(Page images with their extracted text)
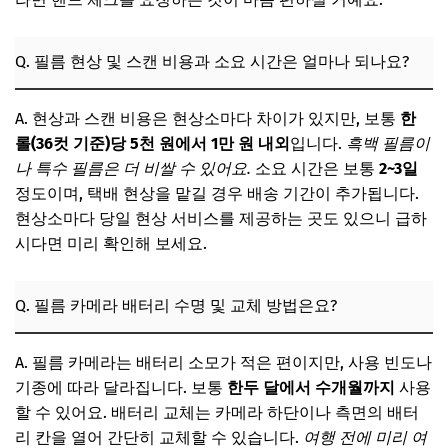
Q. 필름 현상 및 스캔 비용과 소요 시간은 얼마나 되나요?
A. 현상과 스캔 비용은 현상소마다 차이가 있지만, 보통
한
롤(36컷 기준)당 5천 원에서 1만 원 내외
입니다.
흑백 필름이
나 특수 필름은 더 비쌀 수 있어요.
소요 시간은 보통
2~3일
정도이며, 택배 현상을 맡길 경우 배송 기간이 추가됩니다.
현상소마다 당일 현상 서비스를 제공하는 곳도 있으니 급하
시다면 미리 확인해 보세요.
Q. 필름 카메라 배터리 수명 및 교체 방법은요?
A. 필름 카메라는 배터리 소모가 적은 편이지만, 사용 빈도나
기종에 따라 달라집니다. 보통
한두 달에서 수개월까지
사용
할 수 있어요. 배터리 교체는 카메라 하단이나 측면의 배터
리 칸을 열어 간단히 교체할 수 있습니다.
여행 전에 미리 여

— To do —
State how many lines of the items contain the string "현상소마다", giving only the number. Treat the match as case-sensitive.

— Expected output —
2